Cosine Similarity is Euclidean Distance

maths

data

Published

December 14, 2020

In mathematics it’s surprising how often something that’s obvious (or trivial) to someone else can be revolutionary (or weeks of work) to someone else. I was looking at the annoy (Approximate Nearest Neighbours, Oh Yeah) library and saw this comment:

Cosine distance is equivalent to Euclidean distance of normalized vectors

I hadn’t realised it at all, but once the claim was made I could immediately verify it. Given two vectors u and v their distance is given by the length of the vector between them: \(d = \| u - v \| = \sqrt{(u - v) \cdot (u - v)}\). Expanding this out and using \(u \cdot v = \|u\|\|v\| \cos \theta\), where \(\theta\) is the angle between the two vectors, gives

\[d = \sqrt{\|u\|^2 + \|v\|^2 - 2 \|u\|\|v\| \cos \theta }\]

For unit vectors the norms are 1 and this reduces to

\[d = \sqrt{2 (1 - cos \theta)}\]

So cosine similarity is closely related to Euclidean distance. Of course if we used a sphere of different positive radius we would get the same result with a different normalising constant. Thus \(\sqrt{1 - cos \theta}\) is a distance on the space of rays (that is directed lines) through the origin.

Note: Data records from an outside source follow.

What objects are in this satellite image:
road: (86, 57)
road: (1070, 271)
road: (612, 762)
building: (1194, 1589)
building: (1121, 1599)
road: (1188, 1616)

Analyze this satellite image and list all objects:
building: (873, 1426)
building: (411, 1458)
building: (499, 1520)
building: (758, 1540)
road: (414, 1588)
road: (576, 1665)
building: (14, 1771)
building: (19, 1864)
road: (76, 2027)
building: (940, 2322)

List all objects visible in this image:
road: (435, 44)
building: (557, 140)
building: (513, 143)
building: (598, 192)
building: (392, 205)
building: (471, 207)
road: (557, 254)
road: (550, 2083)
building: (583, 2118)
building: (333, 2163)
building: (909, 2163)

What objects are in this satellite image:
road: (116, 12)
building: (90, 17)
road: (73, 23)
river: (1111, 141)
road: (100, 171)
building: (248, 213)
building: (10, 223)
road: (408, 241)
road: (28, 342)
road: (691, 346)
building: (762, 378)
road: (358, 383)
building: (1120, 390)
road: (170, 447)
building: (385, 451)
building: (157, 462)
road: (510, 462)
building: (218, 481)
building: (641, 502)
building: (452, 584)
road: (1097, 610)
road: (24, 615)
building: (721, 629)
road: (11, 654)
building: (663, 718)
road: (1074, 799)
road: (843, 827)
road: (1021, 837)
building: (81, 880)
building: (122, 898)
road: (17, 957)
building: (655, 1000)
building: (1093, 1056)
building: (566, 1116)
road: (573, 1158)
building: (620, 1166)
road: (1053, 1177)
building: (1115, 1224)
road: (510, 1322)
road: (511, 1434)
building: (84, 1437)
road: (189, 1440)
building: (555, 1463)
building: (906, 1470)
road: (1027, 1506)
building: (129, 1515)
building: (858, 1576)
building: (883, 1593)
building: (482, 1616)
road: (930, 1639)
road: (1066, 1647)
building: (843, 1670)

The centroid for cosine similarity is easy to calculate; project the points on some sphere, calculate their Euclidean centroid (that is average them) and take the ray through that point. I proved this using Lagrange multipliers, where I defined the centroid as the point that maximises average cosine similarity; this is the same as minimising the average Euclidean distance and so it really is a centroid. A plausible way to see this is to note that the Euclidean centroid is the distance minimiser in Euclidean space, and the projection to the sphere is the closest point on the sphere to the centroid, so this projection must be the centroid for cosine similarity.